Vascular changes and blood-brain barrier damage in the pathogenesis of polycystic lipomembranous osteodysplasia with sclerosing leukoencephalopathy (membranous lipodystrophy)

Abstract
The histopathological, immunohistochemical and electron microscopic findings in eight patients with polycystic lipomembranous osteodysplasia and sclerosing leukoencephalopathy (PLO-SL) are described. This autosomally recessively inherited disease is first manifested by multiple bone cysts, which are later followed around the age of 30 by severe neuropsychiatric syndrome. The pathogenesis of PLO-SL has not been established, and the search for the most suspected error in lipid metabolism has been unsuccessful.

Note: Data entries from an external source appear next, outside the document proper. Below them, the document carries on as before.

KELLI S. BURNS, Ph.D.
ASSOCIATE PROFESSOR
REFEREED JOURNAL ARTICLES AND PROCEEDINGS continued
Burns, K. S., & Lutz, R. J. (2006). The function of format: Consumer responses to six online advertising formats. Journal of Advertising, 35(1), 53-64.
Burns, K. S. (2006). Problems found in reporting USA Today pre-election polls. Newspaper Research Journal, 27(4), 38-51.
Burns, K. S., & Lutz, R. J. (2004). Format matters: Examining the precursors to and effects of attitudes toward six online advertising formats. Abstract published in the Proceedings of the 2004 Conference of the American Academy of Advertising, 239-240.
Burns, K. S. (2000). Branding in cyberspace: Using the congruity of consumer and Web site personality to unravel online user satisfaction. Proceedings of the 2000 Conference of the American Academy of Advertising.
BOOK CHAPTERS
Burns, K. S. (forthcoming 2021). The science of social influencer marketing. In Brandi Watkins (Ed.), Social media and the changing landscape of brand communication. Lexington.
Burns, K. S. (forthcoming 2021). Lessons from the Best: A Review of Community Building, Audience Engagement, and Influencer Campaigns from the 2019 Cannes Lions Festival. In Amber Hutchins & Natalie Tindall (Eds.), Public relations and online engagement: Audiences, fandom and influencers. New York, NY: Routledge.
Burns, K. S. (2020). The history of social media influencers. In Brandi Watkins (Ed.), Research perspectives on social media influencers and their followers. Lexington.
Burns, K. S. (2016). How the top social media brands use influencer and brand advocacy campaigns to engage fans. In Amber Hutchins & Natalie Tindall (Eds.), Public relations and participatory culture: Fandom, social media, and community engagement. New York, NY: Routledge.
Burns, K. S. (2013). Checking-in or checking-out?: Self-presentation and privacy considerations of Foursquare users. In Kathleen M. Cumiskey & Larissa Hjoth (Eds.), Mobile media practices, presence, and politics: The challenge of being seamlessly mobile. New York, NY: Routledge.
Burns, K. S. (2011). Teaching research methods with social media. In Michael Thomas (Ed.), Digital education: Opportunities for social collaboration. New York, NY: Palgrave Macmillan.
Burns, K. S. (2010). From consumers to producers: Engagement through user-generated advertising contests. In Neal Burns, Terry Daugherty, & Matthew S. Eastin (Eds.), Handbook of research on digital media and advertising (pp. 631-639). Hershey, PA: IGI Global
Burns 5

The typical macroscopic features were marked hydrocephalus ex vacuo due to severe destruction of the white matter (WM) with extensive secondary astrocytic gliosis, and with relatively better preserved gray matter (GM). The basement membranes of blood vessels with plump endothelium were thickened and often multiplied, most prominently in the WM. Extravasation of plasma constituents was demonstrated immunohistochemically. On the basis of the vascular changes, also present in bone lesions, it is proposed that severe chronic vasogenic brain edema is the main pathogenetic mechanism of the severe leukoencephalopathy in this disease entity.